Work instructions: What you return should be only the lines starting at the one that contains "производственных данных, которая" and running to the end of the listing, exactly as written, minus any pictures.

Record excerpts:
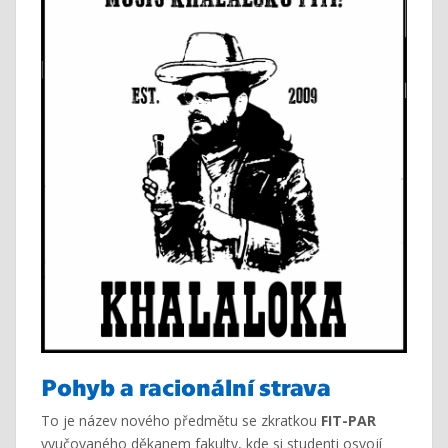
Pohyb a racionální strava
To je název nového předmětu se zkratkou
FIT-PAR
vyučovaného děkanem fakulty, kde si studenti osvojí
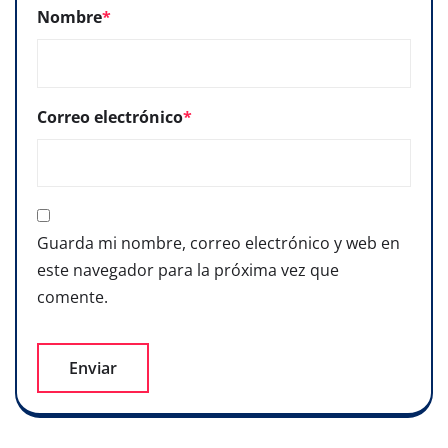
Nombre
*
Correo electrónico
*
Guarda mi nombre, correo electrónico y web en
este navegador para la próxima vez que
comente.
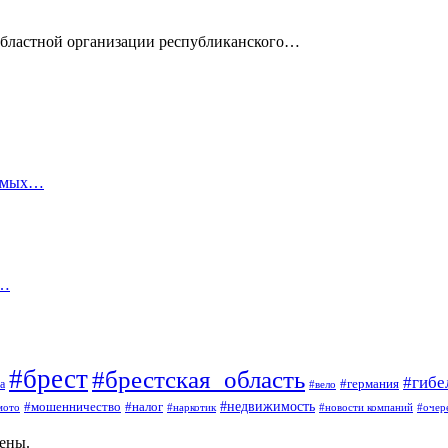
областной организации республиканского…
аемых…
з…
#брест
#брестская_область
#гибе
#германия
а
#вело
#мошенничество
#налог
#недвижимость
мото
#наркотик
#новости компаний
#очер
щены.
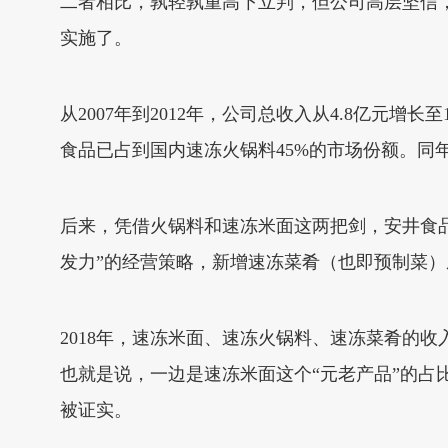
二者相比，孰轻孰重高下立判，但公司高层坚信
实施了。
从2007年到2012年，公司总收入从4.8亿元增
食品已占到国内速冻火锅料45%的市场份额。同
后来，凭借火锅料和速冻米面这两把剑，安井食品
发力”的经营策略，新增速冻菜肴（也即预制菜
2018年，速冻米面、速冻火锅料、速冻菜肴的收入占比分别
也就是说，一边是速冻米面这个“元老产品”的
被证实。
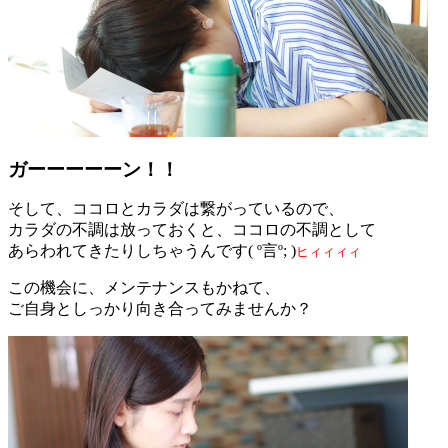
ガーーーーーン！！
そして、ココロとカラダは繋がっているので、
カラダの不調は放っておくと、ココロの不調として
あらわれてきたりしちゃうんです( º言º; )
ヒィィィィ
この機会に、メンテナンスもかねて、
ご自身としっかり向き合ってみませんか？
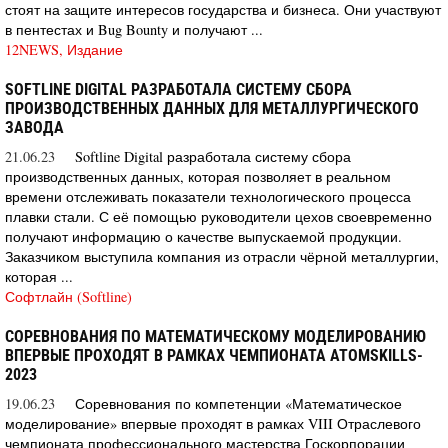
стоят на защите интересов государства и бизнеса. Они участвуют
в пентестах и Bug Bounty и получают ...
12NEWS, Издание
SOFTLINE DIGITAL РАЗРАБОТАЛА СИСТЕМУ СБОРА
ПРОИЗВОДСТВЕННЫХ ДАННЫХ ДЛЯ МЕТАЛЛУРГИЧЕСКОГО
ЗАВОДА
21.06.23
Softline Digital разработала систему сбора
производственных данных, которая позволяет в реальном
времени отслеживать показатели технологического процесса
плавки стали. С её помощью руководители цехов своевременно
получают информацию о качестве выпускаемой продукции.
Заказчиком выступила компания из отрасли чёрной металлургии,
которая ...
Софтлайн (Softline)
СОРЕВНОВАНИЯ ПО МАТЕМАТИЧЕСКОМУ МОДЕЛИРОВАНИЮ
ВПЕРВЫЕ ПРОХОДЯТ В РАМКАХ ЧЕМПИОНАТА ATOMSKILLS-
2023
19.06.23
Соревнования по компетенции «Математическое
моделирование» впервые проходят в рамках VIII Отраслевого
чемпионата профессионального мастерства Госкорпорации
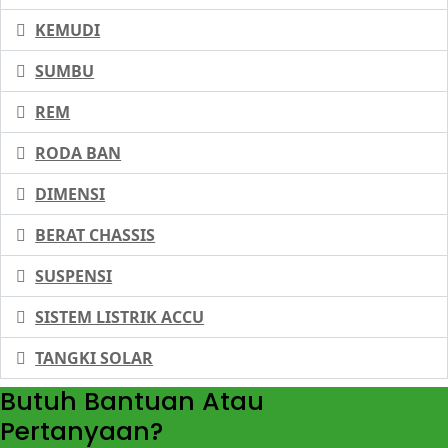
KEMUDI
SUMBU
REM
RODA BAN
DIMENSI
BERAT CHASSIS
SUSPENSI
SISTEM LISTRIK ACCU
TANGKI SOLAR
Butuh Bantuan Atau
Pertanyaan?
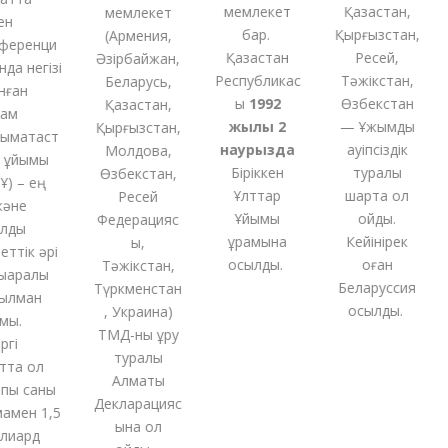
мемлекет
Қазақстан,
мемлекет
бар.
Қырғызстан,
(
Армения,
еренци
Қазақстан
Ресей,
Әзірбайжан,
а негізі
Республикас
Тәжікстан,
Беларусь,
ған
ы
1992
Өзбекстан
Қазақстан,
м
жылы 2
— Ұжымдық
Қырғызстан,
ақтаст
наурызда
қауіпсіздік
Молдова,
ұйымы
Біріккен
туралы
Өзбекстан,
 – ең
Ұлттар
шартқа қол
Ресей
не
Ұйымы
қойды.
Федерацияс
ды
құрамына
Кейінірек
ы,
тік әрі
қосылды.
оған
Тәжікстан,
аралық
Беларуссия
Түркменстан
лман
қосылды.
,
Украина
)
ы.
ТМД-
ны
құру
і
туралы
та ол
Алматы
ы саны
Декларацияс
ен 1,5
ына қол
иард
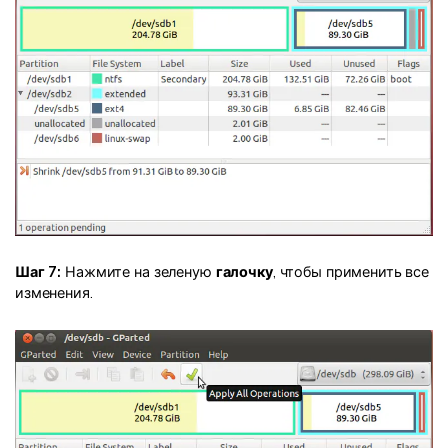
Шаг 7:
Нажмите на зеленую
галочку
, чтобы применить все
изменения.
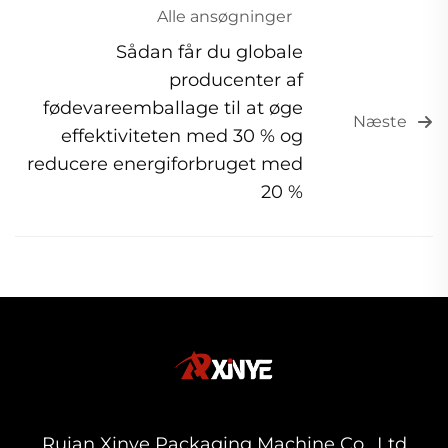
Alle ansøgninger
Sådan får du globale
producenter af
fødevareemballage til at øge
Næste
effektiviteten med 30 % og
reducere energiforbruget med
20 %
Ruian Xinye Packaging Machine Co., Ltd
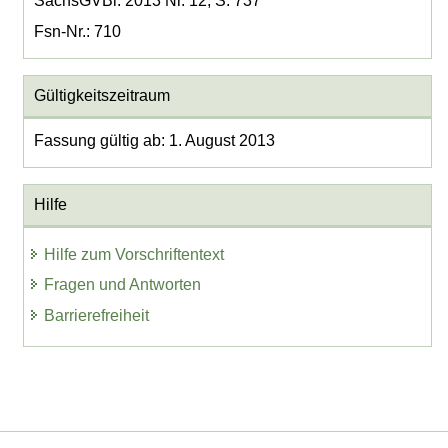
SächsGVBl. 2013 Nr. 12, S. 737
Fsn-Nr.: 710
Gültigkeitszeitraum
Fassung gültig ab: 1. August 2013
Hilfe
Hilfe zum Vorschriftentext
Fragen und Antworten
Barrierefreiheit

Expected answer:
производственных данных, которая позволяет в реальном
времени отслеживать показатели технологического процесса
плавки стали. С её помощью руководители цехов своевременно
получают информацию о качестве выпускаемой продукции.
Заказчиком выступила компания из отрасли чёрной металлургии,
которая ...
Софтлайн (Softline)
СОРЕВНОВАНИЯ ПО МАТЕМАТИЧЕСКОМУ МОДЕЛИРОВАНИЮ
ВПЕРВЫЕ ПРОХОДЯТ В РАМКАХ ЧЕМПИОНАТА ATOMSKILLS-
2023
19.06.23
Соревнования по компетенции «Математическое
моделирование» впервые проходят в рамках VIII Отраслевого
чемпионата профессионального мастерства Госкорпорации
KEMUDI
SUMBU
REM
RODA BAN
DIMENSI
BERAT CHASSIS
SUSPENSI
SISTEM LISTRIK ACCU
TANGKI SOLAR
Butuh Bantuan Atau
Pertanyaan?
мемлекет
Қазақстан,
мемлекет
бар.
Қырғызстан,
(
Армения,
еренци
Қазақстан
Ресей,
Әзірбайжан,
а негізі
Республикас
Тәжікстан,
Беларусь,
ған
ы
1992
Өзбекстан
Қазақстан,
м
жылы 2
— Ұжымдық
Қырғызстан,
ақтаст
наурызда
қауіпсіздік
Молдова,
ұйымы
Біріккен
туралы
Өзбекстан,
 – ең
Ұлттар
шартқа қол
Ресей
не
Ұйымы
қойды.
Федерацияс
ды
құрамына
Кейінірек
ы,
тік әрі
қосылды.
оған
Тәжікстан,
аралық
Беларуссия
Түркменстан
лман
қосылды.
,
Украина
)
ы.
ТМД-
ны
құру
і
туралы
та ол
Алматы
ы саны
Декларацияс
ен 1,5
ына қол
иард
Шаг 7:
Нажмите на зеленую
галочку
, чтобы применить все
изменения.
Alle ansøgninger
Sådan får du globale
producenter af
fødevareemballage til at øge
Næste
effektiviteten med 30 % og
reducere energiforbruget med
20 %
Ruian Xinye Packaging Machine Co., Ltd
SächsGVBl. 2013 Nr. 12, S. 737
Fsn-Nr.: 710
Gültigkeitszeitraum
Fassung gültig ab: 1. August 2013
Hilfe
Hilfe zum Vorschriftentext
Fragen und Antworten
Barrierefreiheit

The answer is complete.